State-owned New Zealand pastoral farming enterprise

Landcorp Farming Limited ("Landcorp") is a state-owned enterprise of the New Zealand government. Its brand name is Pāmu, the Māori language word for 'to farm'. Its core business is pastoral farming including dairy, sheep, beef and deer, as well as a foods business marketing milk and meat products globally under the Pāmu brand and as a supplier to other food processors. Pāmu manages 117 properties carrying over 1 million stock units on 365,257 hectares of property under management.

==History==
Landcorp was incorporated as a State-owned Enterprise on 1 April 1987 to assume the commercial farming and property activities of the former Department of Lands and Survey. It operates under the State Owned Enterprises Act 1986. Landcorp is New Zealand's largest farmer, with over $1.7 billion in total assets. It farms 117 beef, dairy, deer and sheep farms - 84 are owned directly by the company and the others are farmed on behalf of the Crown or private interests. It also owns Focus Genetics, an animal genetics company, and has a 50% investment in Spring Sheep Milk; as well as investments in FarmIQ and Melody Dairies. The company has won a food innovation award for its groundbreaking deer milk innovation and was ranked in the top 10 innovative companies in Australasia in the agriculture category in the 2019 AFR Innovation Awards. Landcorp employs about 700 permanent staff and up to an additional 300 staff during busy periods. It farms about 440000 Sheep, 80000 beef cattle, 74000 dairy cows and 89000 deer. The company has over 9,400 hectares of plantation forestry.

==Climate Change==
Pāmu states it is dedicated to reducing its climate impact through initiatives aimed at decreasing greenhouse gas emissions and improving climate change resistance. The main strategies include adapting land use in variable conditions, securing climate risk reduction at the forefront of plans, and responding to market demands. Collaborative efforts with research agencies, suppliers, and customers focus on testing innovative technologies to efficiently reach reduction targets, despite the challenges of the agricultural sector such as livestock runoff.
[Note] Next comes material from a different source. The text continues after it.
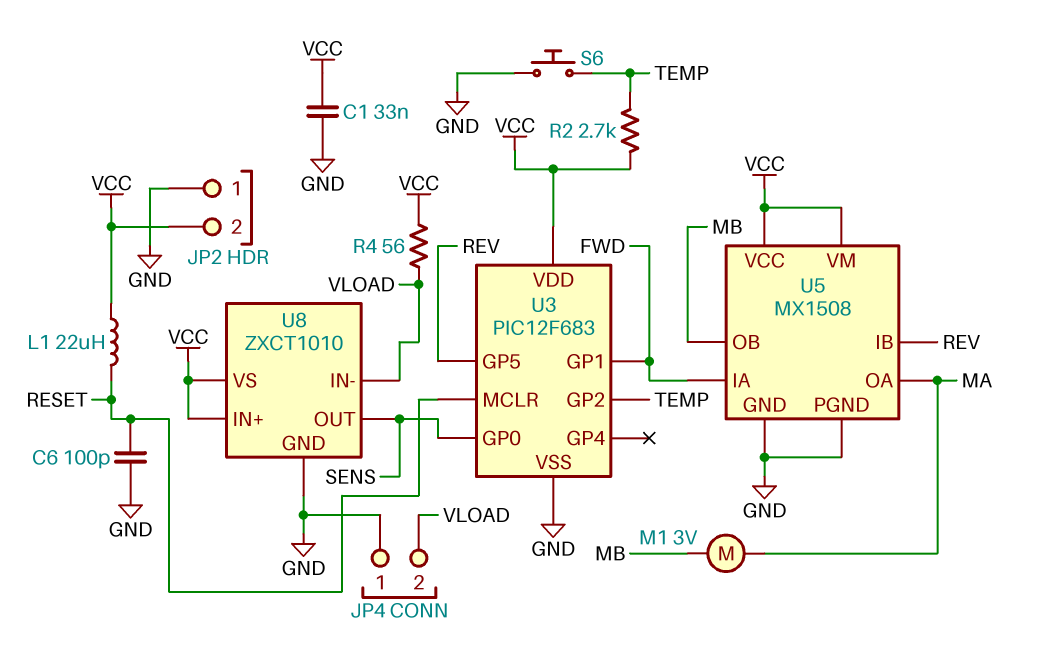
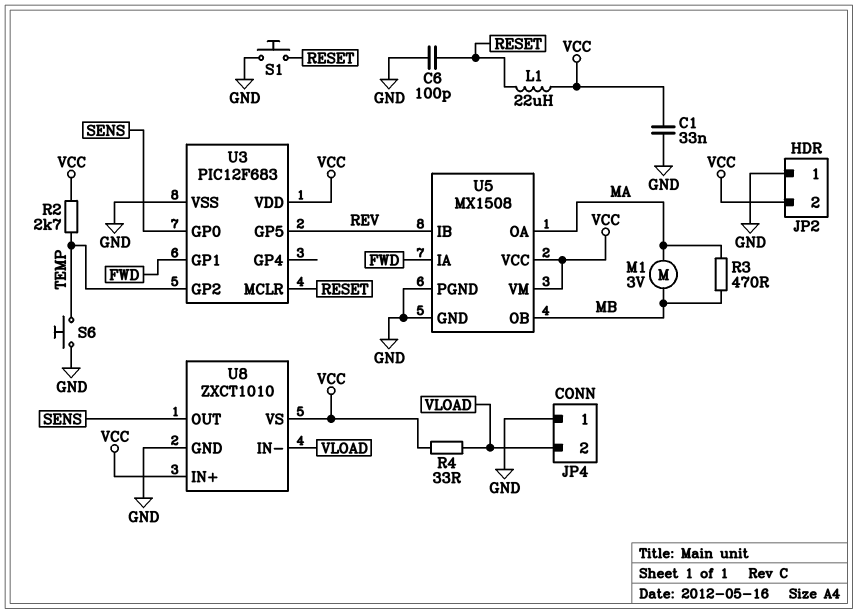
R3: none -> 470 (MA, MB)
R4: 56 (VCC, VLOAD) -> 33 (VCC, VLOAD)
S1: none -> button (GND, RESET)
Pāmu has committed to reducing net greenhouse gas emissions by at least 30.3% by 2031 from 2021. Detailed climate adaptation plans informed by farm-specific vulnerability research have been implemented.

==Services==

Landcorp has three main subsidiary companies:

- Landcorp Pastoral Limited holds the investments in Focus Genetics and Spring Sheep
- Landcorp Estates Limited works with joint venture partners to develop land.
- Landcorp Holdings Limited holds selected properties under an agreement with the Crown, with these properties deemed "sensitive" in relation to public policy issues. The properties cannot be sold by Landcorp and continue to be farmed until required by the Crown, principally for Treaty of Waitangi settlements.